Incorporating Fairness Constraints in Model Training
In cases where bias persists, engineers can introduce fairness constraints directly into model training. This approach, called fairness-aware machine learning, involves optimising the model not only for accuracy but also for fairness. For instance, regularisation techniques can be applied to penalise the model for generating biased outcomes, steering it towards balanced predictions. Pre-processing algorithms, such as re-weighting or sampling, can also be used to adjust the training data distribution, making it easier for the model to learn fair patterns. Fairness-aware approaches typically involve trade-offs between accuracy and fairness, so careful evaluation is necessary to balance these goals.
Human-in-the-Loop (HITL) Evaluation
Integrating human oversight through Human-in-the-Loop (HITL) systems allows for more nuanced bias evaluation.
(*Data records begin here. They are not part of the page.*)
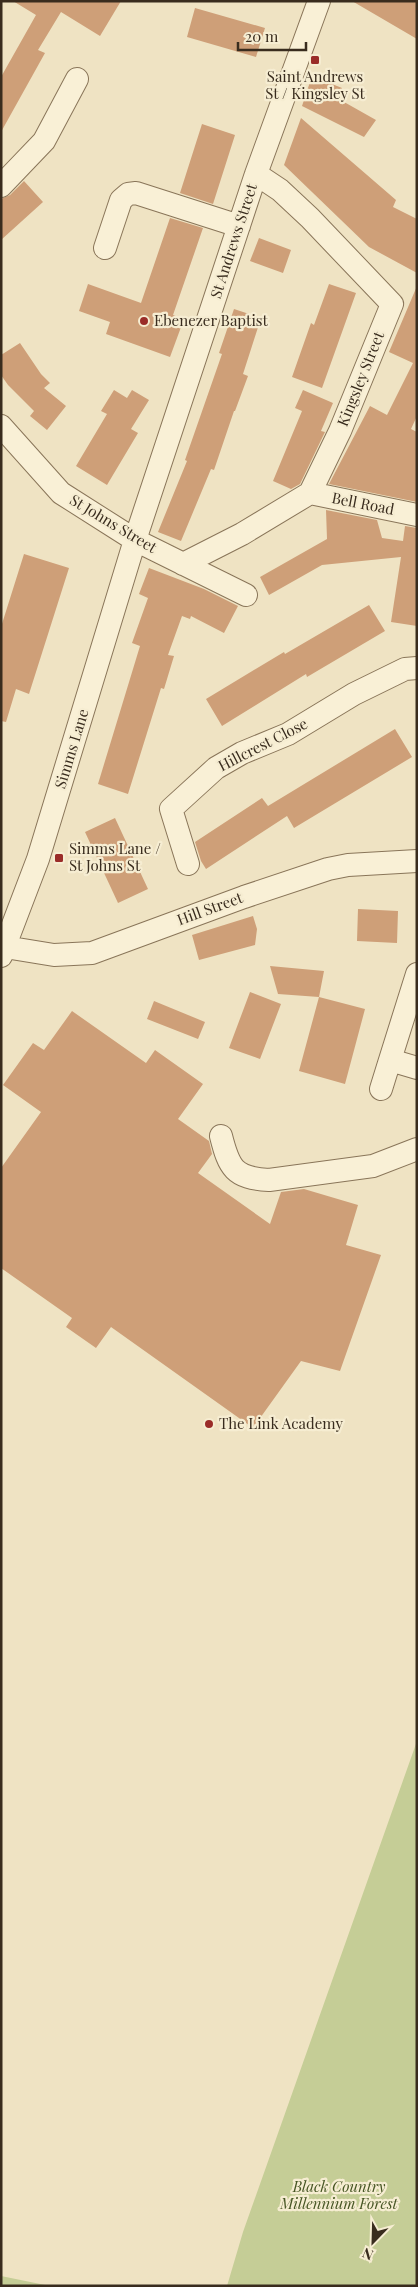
<svg xmlns="http://www.w3.org/2000/svg" width="418" height="2287" font-family="'Playfair Display',serif">
	<style>
		.green { fill: #c5cd96 }
		.building { fill: #ce9f78 }
		.lines { fill: none; stroke-linecap: round; stroke-linejoin: round }
		.minor-casing { stroke: #897559; stroke-width: 24 }
		.minor { stroke: #f9f0d6; stroke-width: 22 }
		.poi-dot { fill: #9a2c28; stroke: #f6edd2; stroke-width: 2 }
		.labels { text-anchor: middle; stroke-width: 4.5; stroke-linejoin: round; paint-order: stroke }
		.poi-label { font-size: 15px; fill: #392c1e; stroke: #f6edd2; text-anchor: start }
		.street-label { font-size: 15px; fill: #392c1e; stroke: #f6edd2 }
		.park-label { font-size: 15px; font-style: italic; fill: #475624; stroke: #f6edd2 }
	</style>
	<rect width="100%" height="100%" fill="#efe3c3"/>
	<!-- green -->
	<path class="green" d="M417,1741V2286H227L243,2232Z
		M1,2276L50,2286H1Z"/>
	<!-- building -->
	<path class="building" d="M13,1H121L100,36L61,12L38,50L45,53L1,132V77L36,15Z
		M352,1H417V39Z
		M195,8L265,28L256,57L187,37Z
		M312,76L342,88L337,98L376,120L364,137L302,106Z
		M301,118L396,200L393,207L417,219V273L369,247L284,165Z
		M202,124L235,135L213,204L180,193Z
		M24,181L43,202L1,240V199L10,195Z
		M170,218L203,228L173,315L184,319L170,357L106,334L110,322L79,311L88,284L141,303Z
		M259,238L291,250L283,273L250,261Z
		M329,284L356,293L322,388L292,377L311,323L314,325Z
		M417,286V416L411,429L417,432V502L329,484L370,406L387,415L413,363L389,352Z
		M234,309L261,318L243,374L248,376L235,411H234L214,470L211,469L181,541L158,532L187,461L185,460L222,354L219,353Z
		M20,343L41,374L50,383L44,388L66,406L47,430L30,416L34,411L8,385L1,375V355Z
		M114,390L127,398L132,390L149,400L131,429L138,433L107,485L76,466L107,414L101,411Z
		M303,390L333,403L321,431L325,432L324,434L300,484L291,489L273,481L302,411L295,408Z
		M326,510L377,520L382,538L403,541L405,526L417,528V626L391,622L401,557L322,565L269,595L260,577L327,539Z
		M24,554L69,568L29,694L16,689L6,722L1,721V627Z
		M149,568L204,589L238,606L224,633L191,616L190,619L182,616L168,655L174,656L164,689L161,688L128,794L98,784L140,646L132,643L148,598L139,594Z
		M369,605L385,631L307,677L306,674L222,726L206,699L284,652L285,654Z
		M395,729L412,757L294,828L287,816L206,869L201,861L195,842L262,798L268,806Z
		M115,818L148,889L118,903L85,832Z
		M358,909L398,911L397,943L357,941Z
		M253,916L257,929L255,945L199,960L192,935Z
		M270,966L324,971L319,997L278,994Z
		M250,992L281,1004L260,1059L229,1048Z
		M319,997L365,1009L345,1084L299,1071Z
		M154,1001L205,1022L198,1039L147,1019Z
		M72,1011L146,1063L155,1050L203,1084L178,1119L209,1141L212,1154L198,1173L270,1224L281,1192L304,1189L358,1205L346,1245L381,1255L340,1371L301,1361L253,1428L111,1327L96,1348L66,1327L72,1318L1,1268V1168L41,1112L3,1085L33,1043L44,1050Z"/>
	<g class="lines">
		<!-- minor casing -->
		<g class="minor-casing">
			<path id="minor" d="M1,186L44,141L77,79
				M105,248L121,200L128,194L136,193L239,226
				M1,426L61,493L135,540L246,595
				M310,493L417,515
				M183,564L242,534L310,493L340,431L392,304L310,218L280,190L256,174
				M188,864L171,809L216,768L242,753L288,734L354,694L405,669L417,668
				M5,947L54,955L92,953L244,897L328,869L348,865L417,861
				M1,956L38,859L135,540L256,174L319,1
				M417,974L390,1060L417,1068
				M381,1089L390,1060
				M221,1136C229,1168 234,1178 269,1180L373,1166L417,1149"/>
		</g>
		<!-- minor -->
		<use href="#minor" class="minor"/>
	</g>
	<!-- markers -->
	<g class="poi-dot">
		<rect x="310" y="55" width="10" height="10" rx="2.5"/>
		<circle cx="144" cy="321" r="5"/>
		<rect x="54" y="853" width="10" height="10" rx="2.5"/>
		<circle cx="209" cy="1424" r="5"/>
	</g>
	<g class="labels">
		<!-- poi labels -->
		<g class="poi-label">
			<text x="315" y="82" text-anchor="middle">Saint Andrews<tspan x="315" dy="17">St / Kingsley St</tspan></text>
			<text x="154" y="326">Ebenezer Baptist</text>
			<text x="69" y="854">Simms Lane /<tspan x="69" dy="17">St Johns St</tspan></text>
			<text x="219" y="1429">The Link Academy</text>
		</g>
		<!-- street labels -->
		<g class="street-label">
			<text transform="translate(234 241) rotate(-72)" y="5">St Andrews Street</text>
			<text transform="translate(361 379) rotate(-68)" y="5">Kingsley Street</text>
			<text transform="translate(363 504) rotate(11)" y="5">Bell Road</text>
			<text transform="translate(113 524) rotate(31)" y="5">St Johns Street</text>
			<text transform="translate(263 745) rotate(-27)" y="5">Hillcrest Close</text>
			<text transform="translate(72 749) rotate(-73)" y="5">Simms Lane</text>
			<text transform="translate(210 909) rotate(-20)" y="5">Hill Street</text>
		</g>
		<!-- park labels -->
		<g class="park-label">
			<text x="339" y="2192">Black Country<tspan x="339" dy="17">Millennium Forest</tspan></text>
		</g>
	</g>
	<!-- border -->
	<rect width="418" height="2287" fill="none" stroke="#392c1e" stroke-width="5"/>
	<!-- north arrow -->
	<g transform="translate(373 2242) rotate(203)" stroke="#f6edd2" stroke-width="4" paint-order="stroke">
	<path d="M0-4L9 19L0 12L-9 19Z" fill="#392c1e"/>
	<text y="-8" font-size="14" font-weight="bold" text-anchor="middle" fill="#392c1e">N</text>
	</g>
	<!-- scale -->
	<path d="M238 42v8h68v-8" fill="none" stroke="#392c1e" stroke-width="2.5"/>
	<text x="245" y="42" font-size="15" fill="#392c1e" stroke="#f6edd2" stroke-width="4" paint-order="stroke">20 m</text>
</svg>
This approach involves having human reviewers examine algorithmic outputs, particularly for decisions impacting individuals (such as hiring, lending, or medical predictions). HITL enables reviewers to spot biases that may not be immediately visible in the data and to bring ethical considerations into the review process. By combining human insight with algorithmic decision-making, HITL helps ensure that decisions align with broader ethical standards and values.
Scenario Analysis and Sensitivity Testing
Scenario analysis and sensitivity testing allow engineers to simulate how the algorithm performs under different conditions and across varied demographic scenarios. This testing evaluates whether the model reacts consistently and fairly when presented with slight variations, such as different socioeconomic backgrounds or geographical locations. These tests reveal hidden biases and enable developers to understand the contexts in which the model may exhibit bias, guiding adjustments for greater robustness and fairness.
Continuous Monitoring and Adjustment
Bias mitigation is an ongoing process, as new biases can emerge with shifts in user behaviour, changes in the data environment, or updates to the algorithm itself. Continuous monitoring of deployed algorithms ensures that any new biases are detected and addressed promptly. Engineers can set up automated alerting for fairness metrics, so that significant deviations trigger reviews and corrective actions. By treating bias mitigation as an ongoing responsibility, rather than a one-time task, engineers help maintain ethical standards and adapt to evolving societal expectations.
Ethical Review and Collaboration
Lastly, involving interdisciplinary perspectives, such as ethics experts, sociologists, or legal advisors, in the review process promotes a more comprehensive understanding of bias implications. Collaborative ethical reviews provide context that technical evaluations alone may miss, helping engineers anticipate and prevent unintended consequences. This collaborative approach fosters a culture of accountability, ensuring that bias mitigation becomes part of a larger organisational commitment to responsible technology development.